Sautéed Dandelion Greens with Garlic and Anchovy Butter
A savory side dish featuring the naturally bitter dandelion greens balanced by garlicky anchovy butter for depth and umami. This mediterranean-inspired vegetarian ready in about 20 minutes pairs washed and chopped dandelion greens, unsalted butter, fillets, finely chopped anchovy fillets for a weeknight-friendly dinner that comes together with one pan and minimal cleanup. Each serving lands at about 140 calories and feeds 4, so it slots cleanly into a weekly meal plan and pairs well with a quick salad or grain on the side. Tap "Plan a meal with the AI" below to drop this recipe into your week and send the ingredients straight to Instacart. Nutrition values are approximate, calculated from USDA FoodData Central (fdc.nal.usda.gov) — verify against ingredient labels for any health-driven dietary plan.
Ingredients
- 8 cups, washed and chopped dandelion greens
- 3 tbsp unsalted butter
- 4 fillets, finely chopped anchovy fillets
- 3 cloves, minced garlic cloves
- 1 tsp lemon zest
- 1 tbsp fresh lemon juice
- 1/4 tsp red pepper flakes
- 1/2 tsp salt
- 1/4 tsp black pepper
Instructions
- Step 1: Heat 3 tbsp unsalted butter in a large skillet over medium heat until melted and foaming. Add 4 finely chopped anchovy fillets and 3 minced garlic cloves, sauté for 1-2 minutes until fragrant and anchovies dissolve.
- Step 2: Add 8 cups chopped dandelion greens to the skillet and toss well to coat with the anchovy-garlic butter. Cook over medium heat, stirring occasionally, for 5-7 minutes until the greens are wilted but still vibrant.
- Step 3: Stir in 1 tbsp fresh lemon juice, 1 tsp lemon zest, 1/4 tsp red pepper flakes, 1/2 tsp salt, and 1/4 tsp black pepper. Cook an additional 2 minutes until flavors meld and the greens are tender but not mushy.
- Step 4: Remove from heat and transfer to a serving dish. Serve warm as a bitter, savory side that complements rich mains.
Equipment for this recipe
Top-rated tools to make this recipe successfully.
Frequently asked questions
How long does Sautéed Dandelion Greens with Garlic and Anchovy Butter take to make?
Total time is about 20 minutes (10 min prep + 10 min cook). Most home cooks find this fits comfortably into a weeknight; double the batch on Sunday for two dinners.
How do I store leftover Sautéed Dandelion Greens with Garlic and Anchovy Butter?
Cool to room temperature within 2 hours, then store in an airtight container in the fridge for up to 4 days. Reheat covered in a 350°F oven for 10-12 minutes, or microwave at 70% power in 60-second bursts to keep unsalted butter from drying out.
Can I substitute ingredients in Sautéed Dandelion Greens with Garlic and Anchovy Butter?
Yes — most ingredients in this recipe have flexible swaps. For oil, use any neutral high-smoke-point oil (avocado, grapeseed, refined coconut). For aromatics, dried herbs at ⅓ the volume of fresh work in a pinch. The full ingredient list is shoppable on Instacart so you can see substitutes in real time.
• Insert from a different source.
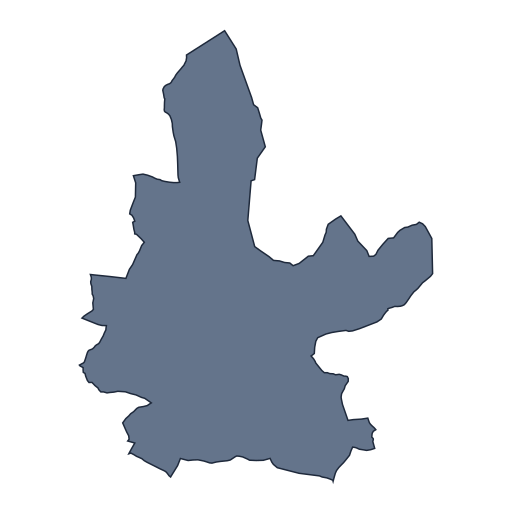 outline of Orlu, Imo, Nigeria
{"feature_id": "59680162B21498960785654", "entity_name": "Orlu", "entity_type": "district", "adm_level": 2, "iso_a3": "NGA", "parent_name": "Nigeria", "parent_adm1": "Imo", "projection": "albers", "projection_center": [7.037, 5.818], "detail": "fine", "context": "isolated", "style": "filled", "palette": "slate", "viewbox_px": 512, "rotation_deg": 0, "n_neighbors": 0, "source": "geoboundaries", "source_scale": "gbopen_adm2", "svg_char_len": 4690}
<svg xmlns="http://www.w3.org/2000/svg" viewBox="0 0 512 512"><path d="M432.6,273.6L431.8,238.5L425.3,226.6L422.6,223.8L419.2,222.2L416.4,224.4L412.1,225.2L407.8,227.1L404.7,227.5L400.0,230.3L397.7,232.4L393.6,237.9L388.2,238.4L383.0,244.1L378.0,250.2L375.9,254.4L373.6,256.2L369.1,256.4L366.8,250.6L357.8,241.1L354.8,234.2L340.9,215.9L335.7,219.0L328.2,224.3L326.4,229.2L326.2,232.3L325.0,235.0L322.8,242.3L313.3,255.7L308.3,256.2L299.2,263.4L293.1,265.7L289.8,263.0L284.6,262.5L279.4,260.9L273.5,260.4L269.0,256.6L260.5,250.8L254.7,246.6L247.8,220.5L251.1,180.8L254.6,179.6L257.3,158.2L265.3,146.8L260.7,130.1L261.5,124.3L262.0,120.1L260.8,118.1L259.5,113.6L257.7,107.8L253.6,104.7L251.6,97.5L240.0,65.3L236.2,49.0L224.6,30.7L186.5,55.0L186.6,57.9L186.3,59.2L186.1,60.9L185.5,62.0L184.4,64.2L183.9,65.3L182.6,66.7L181.0,68.7L178.5,71.6L177.3,73.0L175.7,75.2L174.7,77.2L173.4,79.0L172.1,80.6L171.5,81.9L170.7,82.9L169.6,83.7L168.4,84.1L167.6,84.4L165.7,85.4L164.3,86.6L163.0,89.1L162.8,90.4L163.4,93.2L163.7,94.7L164.2,97.9L164.8,98.8L164.5,102.4L164.4,105.8L164.4,107.6L164.2,109.8L164.5,111.2L165.3,112.1L166.4,112.6L168.5,114.1L169.9,115.8L171.4,119.5L172.3,123.5L172.4,126.6L173.2,132.3L173.9,135.8L175.7,141.7L176.7,148.3L177.4,156.5L177.7,164.0L178.0,175.0L178.3,177.7L179.7,182.3L177.1,182.6L173.7,182.6L169.4,182.2L164.7,181.4L161.8,180.7L160.0,179.6L157.1,179.2L154.4,178.0L152.6,177.0L147.6,175.2L143.0,174.1L139.0,174.7L133.4,175.7L135.7,182.9L135.4,197.1L133.5,201.8L131.7,206.5L130.3,210.2L129.7,213.9L131.9,215.2L133.6,217.9L134.8,221.2L132.7,222.3L133.2,225.0L133.9,229.3L134.7,232.3L134.7,233.9L136.5,234.3L138.5,236.2L141.2,238.8L144.3,242.3L141.7,245.5L139.5,250.9L138.1,253.4L137.0,254.6L132.6,264.6L129.4,269.3L125.9,278.4L109.6,276.5L93.9,274.9L91.4,274.6L90.4,274.5L91.3,277.2L91.4,279.1L90.7,281.7L90.9,283.8L91.8,286.3L91.9,289.6L92.2,292.1L92.2,294.1L93.1,295.7L93.7,298.5L93.2,301.1L92.8,302.9L93.4,309.4L91.9,311.0L87.5,313.7L83.9,316.2L82.0,318.1L87.2,320.2L98.0,324.5L102.0,325.5L105.8,325.6L106.4,325.6L106.0,328.2L105.9,329.8L104.3,333.1L103.2,335.9L101.4,339.0L99.8,342.1L98.7,343.6L97.5,344.3L96.3,345.0L95.1,346.0L94.3,347.2L93.3,348.2L92.3,349.0L91.3,349.4L89.1,350.2L88.1,351.2L87.4,352.6L86.7,354.7L85.8,357.7L84.8,360.7L84.3,362.0L83.7,362.7L83.2,363.1L82.5,363.4L79.4,365.1L80.0,365.9L83.1,367.6L83.1,370.3L83.3,372.4L85.0,373.4L85.7,376.2L87.4,380.5L89.0,382.5L92.0,382.4L95.0,385.6L98.0,388.0L98.8,389.7L100.8,391.9L103.5,391.9L107.0,392.9L109.6,392.5L113.9,392.1L117.8,391.3L125.4,391.8L130.7,393.6L136.0,394.9L141.5,397.4L144.7,398.3L151.3,402.9L148.8,404.5L147.2,405.6L143.6,406.5L138.7,407.3L136.7,408.5L133.6,411.7L130.7,413.7L128.8,415.9L125.8,418.6L122.7,422.9L125.4,429.1L126.7,432.0L128.7,435.8L129.1,439.2L127.7,441.0L134.8,443.0L131.6,448.6L129.2,453.0L128.8,453.8L130.9,453.1L134.0,454.7L136.5,456.3L139.1,457.4L141.9,458.7L144.3,460.7L146.9,462.2L151.9,464.7L160.2,468.9L164.1,470.7L165.5,471.5L166.5,472.4L167.5,473.6L167.9,474.2L168.2,474.5L169.0,475.7L170.6,477.0L171.1,476.1L173.9,471.6L177.6,465.6L180.4,458.5L188.1,460.5L192.9,460.0L197.9,459.8L203.8,461.0L206.7,461.9L209.7,462.9L212.0,463.1L216.3,462.0L220.6,461.4L227.4,460.7L230.3,460.0L235.1,456.8L236.6,456.0L239.1,456.2L242.6,456.9L247.8,459.2L249.5,460.2L256.2,460.5L263.3,460.3L270.1,458.4L271.8,462.1L273.4,464.4L277.3,467.7L299.1,473.3L319.5,475.9L322.1,477.0L326.9,477.9L329.9,479.0L332.8,480.2L333.1,481.3L333.8,478.6L334.5,476.1L335.3,473.3L336.5,470.6L338.8,467.5L341.5,464.7L343.5,462.7L345.5,460.3L349.5,455.3L351.0,450.8L352.6,447.1L354.7,447.4L356.3,447.8L359.3,449.2L363.8,449.9L366.6,450.4L370.7,449.7L374.7,448.4L372.8,441.5L373.3,439.6L373.2,438.6L372.3,437.6L371.8,437.1L371.9,435.8L372.0,434.5L372.3,433.0L373.4,431.2L375.8,429.7L375.0,428.7L373.9,427.5L372.3,426.1L370.6,424.4L369.6,423.1L369.0,421.7L367.8,418.1L361.4,419.1L353.3,419.6L348.0,420.4L344.3,409.7L342.5,404.5L341.4,399.2L341.1,397.1L341.6,393.7L343.1,390.9L344.3,388.8L345.2,385.7L348.2,381.4L348.3,378.6L347.3,376.6L345.9,376.2L344.0,376.1L341.3,374.9L339.2,374.3L337.1,374.6L335.5,374.8L333.3,373.8L329.7,373.6L327.4,372.7L324.3,372.7L321.8,370.5L315.7,362.9L315.2,361.5L313.5,358.7L311.1,356.0L312.8,354.7L314.3,353.5L314.7,347.2L315.8,341.3L317.7,337.7L326.0,334.0L331.8,332.5L337.8,331.5L346.0,330.4L348.7,331.3L352.5,330.9L359.4,328.7L377.0,321.9L381.3,319.0L383.5,315.3L384.8,313.5L386.6,311.3L387.9,310.3L387.8,308.8L388.9,308.3L392.1,307.4L394.7,306.4L397.6,306.5L400.6,306.2L402.5,305.6L404.3,304.7L406.1,302.7L409.0,298.5L410.9,295.6L414.0,291.7L415.8,290.3L417.9,288.4L422.5,282.8L425.4,280.6L430.5,276.3L432.6,273.6Z" fill="#64748b" stroke="#1e293b" stroke-width="1.5"/></svg>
How do I scale Sautéed Dandelion Greens with Garlic and Anchovy Butter for a different number of people?
The recipe is written for 4 servings. Multiply each ingredient by (your serving target / 4). Cook time stays roughly the same up to 2x; for 3-4x batches, switch from a skillet to a sheet pan or stockpot so the food isn't crowded — overcrowding steams instead of browns.
What goes well with Sautéed Dandelion Greens with Garlic and Anchovy Butter?
Mediterranean vegetarian like this pair well with a simple grain (rice, couscous, or crusty bread), a quick salad with acid (lemon vinaigrette, pickled onions), and a pan sauce or yogurt-based dip. Tap "Plan a meal with the AI" to get specific side suggestions.